■ PAGE
A bowling ball is released without spin. How far does it travel before its motion is pure, rolling motion? No data is given, it asks for an order of magnitude estimate.

**2. Homework Equations**

k = mv^2/2

k = Iw^2/2 + mR^2w^2/2

I = 2MR^2/5

torque = Ialpha

torque = fk(R)

Work = fk(d)

V = Rw (w = omega, condition for rolling motion)

**3. The Attempt at a Solution**

The ball may slide a bit before it starts to roll at all. It will then roll and slide, then, eventually, only roll. There will be energy lost to friction. At the point the ball begins to roll (which is where V = Rw)

Krolling - Ksliding = -fk(d) or

Iw^2/2 + MR^2w^2/2 - Mv^2/2 = -fk(d)

Kinetic friction exerts a torque on the ball:

Ia = fk(R), and since Icm for a sphere is 2MR^2/5 and w = at

fk = 2MRt/5, substitute this in the above and simplify:

2Rw^2/5 + Rw^2/2 - V^2/2 = -2dt/5

and I think I just took a wrong turn some where :uhh:.

A gentle (or not so gentle) prod in the right direction would be very welcome right now.

Thanks so much,

Dorothy

[Dataset excerpts]
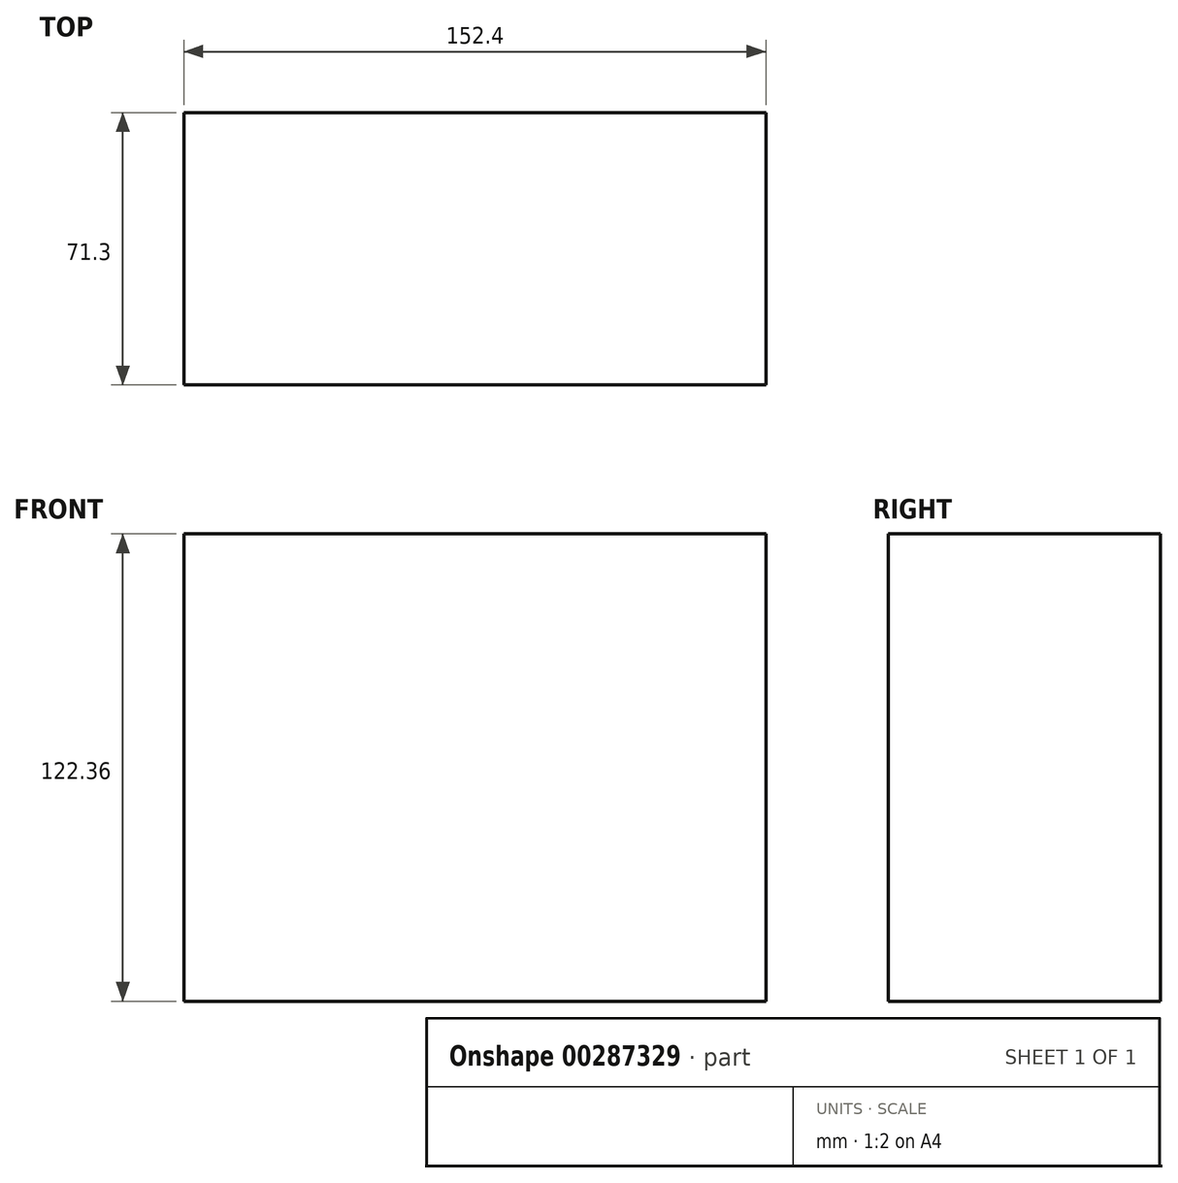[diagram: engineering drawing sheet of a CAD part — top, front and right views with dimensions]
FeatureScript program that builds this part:
annotation { "Feature Type Name" : "Feature", "Feature Type Description" : "" }
export const myFeature = defineFeature(function(context is Context, id is Id, definition is map)
    precondition{}
    {
        {
            var Q0;
            Q0=qCreatedBy(makeId("Right.planeOp"),FACE);
            var sketch = newSketch(context, id + "F0", { "sketchPlane" : qUnion([Q0])});
            skLineSegment(sketch, "E0.bottom", {"start": v(0, 0) * mm, "end": v(71.3, 0) * mm});
            skLineSegment(sketch, "E0.top", {"start": v(0, 122.36) * mm, "end": v(71.3, 122.36) * mm});
            skLineSegment(sketch, "E0.left", {"start": v(0, 0) * mm, "end": v(0, 122.36) * mm});
            skLineSegment(sketch, "E0.right", {"start": v(71.3, 0) * mm, "end": v(71.3, 122.36) * mm});
            skSolve(sketch);
        }
        {
            var Q0;
            Q0=makeQuery(id+"F0.imprint","IMPRINT",FACE,{"disambiguationData":[TD([[makeQuery(id+"F0.imprint","IMPRINT",EDGE,{"derivedFrom":sQuery(id+"F0.wireOp",EDGE,"E0.bottom")}),1.0]])]});
            extrude(context, id + "F1", {"entities" : qUnion([Q0]), "depth" : 152.4 * mm});
        }
    });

■ EXERCISE REQUIREMENTS
1) According to the bowling ball post, why is the point where the ball begins to roll marked by V = Rw? Answer in one to three sentences.
2) Extract the bowling ball post word for word from "torque = Ialpha" to "where V = Rw)".
Work from the bowling ball post alone.

■ TASK RESPONSES
1) The post's list of equations gives V = Rw as the condition for rolling motion. The point where the ball begins to roll is therefore the point where that condition holds.

2)
torque = Ialpha

torque = fk(R)

Work = fk(d)

V = Rw (w = omega, condition for rolling motion)

**3. The Attempt at a Solution**

The ball may slide a bit before it starts to roll at all. It will then roll and slide, then, eventually, only roll. There will be energy lost to friction. At the point the ball begins to roll (which is where V = Rw)